Jan. 24 (Bloomberg) -- Canada’s December inflation rate accelerated less than economists forecast, leaving it near the bottom of the central bank’s target band and reinforcing policy-maker warnings that price gains will be sluggish.
The consumer price index rose 1.2 percent in December from a year earlier following November’s 0.9 percent pace, Statistics Canada said today from Ottawa. The core rate, which excludes eight volatile products, climbed an annual 1.3 percent after a gain of 1.1 percent in the prior month. Economists surveyed by Bloomberg forecast that both rates would advance by 1.3 percent.
“The longer term trend is the Bank of Canada is going to stay quite dovish; they are concerned about inflation,” David Tulk, chief macro strategist at Toronto-Dominion Bank’s TD Securities, said from Toronto in a phone interview. “That’s the story for this year, to see still diminished price pressures.”
On a monthly basis, prices fell 0.2 percent in December while core prices declined 0.4 percent, the most in a year. Both measures matching economist forecasts.

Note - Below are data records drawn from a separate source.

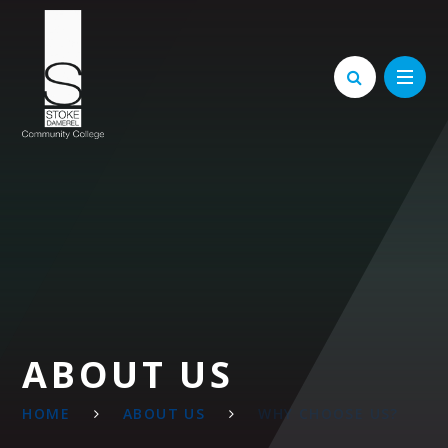
Skip to content ↓
ABOUT US
HOME
ABOUT US
WHY CHOOSE US?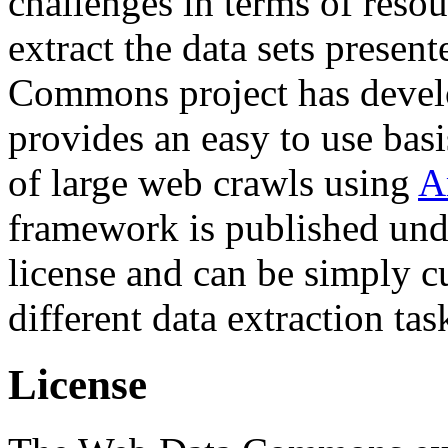
challenges in terms of resou
extract the data sets prese
Commons project has deve
provides an easy to use basi
of large web crawls using
A
framework is published und
license and can be simply c
different data extraction tas
License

Bank of Canada Governor Stephen Poloz said two days ago the risks of inflation persisting below the midpoint of his 1 percent to 3 percent target band have increased. He also said exports may remain weak even after a drop in the country’s dollar. The currency depreciated to fresh four-year lows after his comments.
The Canadian dollar held on to gains following today’s report, trading 0.2 percent higher at C$1.1077 against its U.S. counterpart at 10:10 a.m. in Toronto. Two-year Canadian government bonds yielded 0.97 percent, little changed from yesterday.
Inflation quickened as gasoline prices rose 4.7 percent in December from a year ago and automobile prices rose 1.4 percent, Statistics Canada said today.
Inflation rose at an average pace of 0.9 percent last year, slowing from 1.5 percent in 2012 and the slowest since 2009 when Canada’s economy was emerging from a recession. The annual core rate of 1.2 percent was the least in records back to 1985 according to Krishen Rangasamy, senior economist at National Bank Financial in Montreal.
“Inflation is expected to remain well below target for some time, and therefore the downside risks to inflation have grown in importance,” the central bank said in a Jan. 22 decision to keep its benchmark interest rate at 1 percent.
Today’s report “is a hopeful sign that inflation has started to look a little more normal,” said Craig Wright, chief economist at Royal Bank of Canada. “But we have seen a long period of fairly consistent downside surprises to inflation, not just in Canada but globally, so I don’t think we’re out of the woods just yet.”
Prices are being contained by stronger retail competition, global weakness in food prices and “significant” excess capacity in the economy, Poloz said. He added price gains will remain below target until the end of 2015 and cut his forecast for this year.
The core rate of inflation will be 0.3 percentage points lower this year because of the effect of retail competition, which should fade away by mid-2015, the central bank forecast.
U.S. merchants such as Wal-Mart Stores Inc., Target Corp., and Nordstrom Inc. have expanded in Canada over the last year, while shoppers who live near the U.S. border are taking advantage of higher duty-free exemptions for trips south of the border.
Statistics Canada also said today its seasonally adjusted inflation measure rose 0.2 percent in December from November and the adjusted core rate also rose 0.2 percent.